FitNesse and Requirements in XP

In XP, requirements gathering is an ongoing conversation validated with acceptance testing. It makes sense, therefore, that any document that results from gathering requirements be easy to edit and give explicit instructions for validation. FitNesse takes this idea to the extreme by using a Wiki front-end to make the requirements document the living, growing entity it needs to be, and it builds in FIT acceptance testing, so that tables representing acceptance tests can be added and run directly from the document.

To use FitNesse, developers add Fixtures to their projects using the FIT framework. These Fixtures can be are added to FitNesse using path and fixture directives. Each page can embed an acceptance test using syntax like the following:

|!-CalculatorColumnFixture-!|
|button|display()|
| |0|
|1|1|
|+|1|
|2|2|
|=|3|

This example tests a calculator by pressing its buttons.
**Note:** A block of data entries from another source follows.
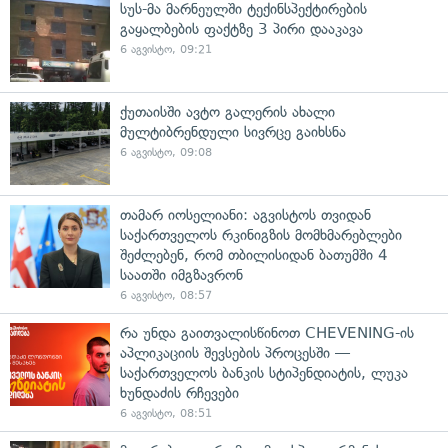
სუს-მა მარნეულში ტექინსპექტირების
გაყალბების ფაქტზე 3 პირი დააკავა
6 აგვისტო, 09:21
ქუთაისში ავტო გალერის ახალი
მულტიბრენდული სივრცე გაიხსნა
6 აგვისტო, 09:08
თამარ იოსელიანი: აგვისტოს თვიდან
საქართველოს რკინიგზის მომხმარებლები
შეძლებენ, რომ თბილისიდან ბათუმში 4
საათში იმგზავრონ
6 აგვისტო, 08:57
რა უნდა გაითვალისწინოთ CHEVENING-ის
აპლიკაციის შევსების პროცესში —
საქართველოს ბანკის სტიპენდიატის, ლუკა
ხუნდაძის რჩევები
6 აგვისტო, 08:51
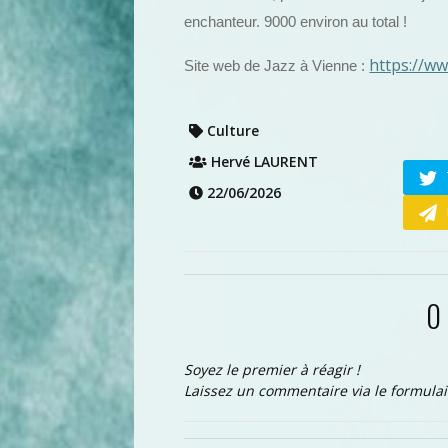
enchanteur. 9000 environ au total !
https://w
Site web de Jazz à Vienne :
Culture
Hervé LAURENT
22/06/2026
0
Soyez le premier à réagir !
Laissez un commentaire via le formulai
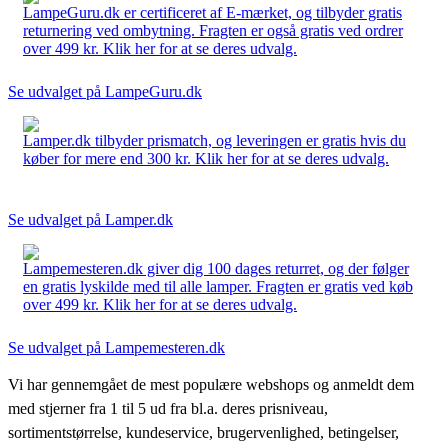
LampeGuru.dk er certificeret af E-mærket, og tilbyder gratis
returnering ved ombytning. Fragten er også gratis ved ordrer
over 499 kr. Klik her for at se deres udvalg.
Se udvalget på LampeGuru.dk
Lamper.dk tilbyder prismatch, og leveringen er gratis hvis du
køber for mere end 300 kr. Klik her for at se deres udvalg.
Se udvalget på Lamper.dk
Lampemesteren.dk giver dig 100 dages returret, og der følger
en gratis lyskilde med til alle lamper. Fragten er gratis ved køb
over 499 kr. Klik her for at se deres udvalg.
Se udvalget på Lampemesteren.dk
Vi har gennemgået de mest populære webshops og anmeldt dem
med stjerner fra 1 til 5 ud fra bl.a. deres prisniveau,
sortimentstørrelse, kundeservice, brugervenlighed, betingelser,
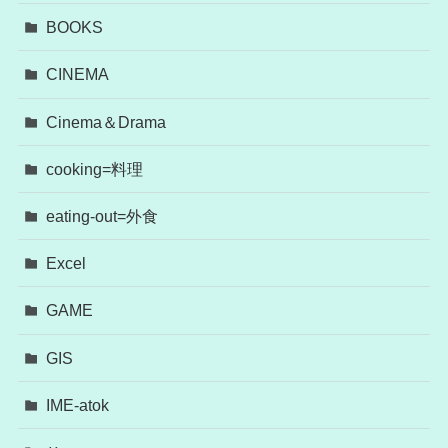
BOOKS
CINEMA
Cinema＆Drama
cooking=料理
eating-out=外食
Excel
GAME
GIS
IME-atok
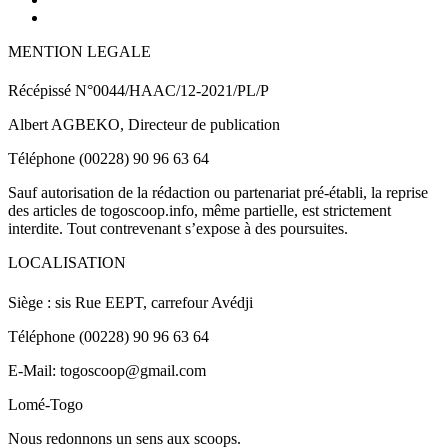
MENTION LEGALE
Récépissé N°0044/HAAC/12-2021/PL/P
Albert AGBEKO, Directeur de publication
Téléphone (00228) 90 96 63 64
Sauf autorisation de la rédaction ou partenariat pré-établi, la reprise
des articles de togoscoop.info, même partielle, est strictement
interdite. Tout contrevenant s’expose à des poursuites.
LOCALISATION
Siège : sis Rue EEPT, carrefour Avédji
Téléphone (00228) 90 96 63 64
E-Mail: togoscoop@gmail.com
Lomé-Togo
Nous redonnons un sens aux scoops.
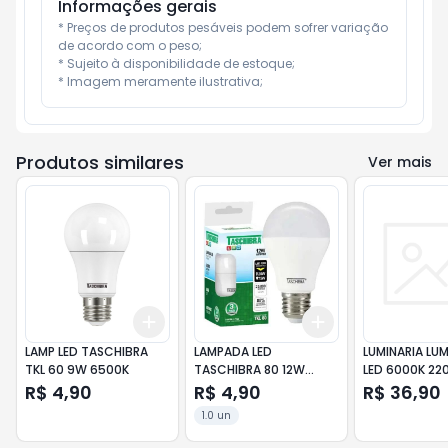
Informações gerais
* Preços de produtos pesáveis podem sofrer variação 
de acordo com o peso;

* Sujeito à disponibilidade de estoque;

* Imagem meramente ilustrativa;
Produtos similares
Ver mais
Add
Add
+
3
+
5
+
10
+
3
+
5
+
10
LAMP LED TASCHIBRA
LAMPADA LED
LUMINARIA LUM
TKL 60 9W 6500K
TASCHIBRA 80 12W
LED 6000K 22
6500K
R$ 4,90
R$ 4,90
R$ 36,90
1.0 un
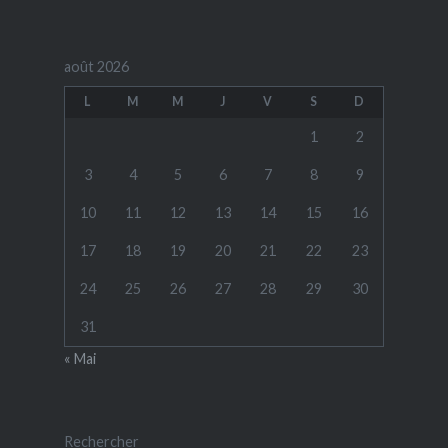
août 2026
L
M
M
J
V
S
D
1
2
3
4
5
6
7
8
9
10
11
12
13
14
15
16
17
18
19
20
21
22
23
24
25
26
27
28
29
30
31
« Mai
Rechercher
CalculatorColumnFixture is a class extending ColumnFixture in FIT.  It has a member variable called button and a method called display().  For each row, button is set to the value in the left column and the return value of display() is checked against the value in the right column. In addition to this table, any text describing the functionality of the calculator can appear on the page. Advanced Fixtures are available for more complex interfaces.

The beauty of FitNesse is that it is implemented as a web-server that serves up the Wiki with the requirements documentation and acceptance tests. It adds FIT directives to the normal Wiki editing syntax and includes version tracking for each page.

Combining the aspects of collaborative document growing and automated acceptance tests, FitNesse is a great addition to the requirements process.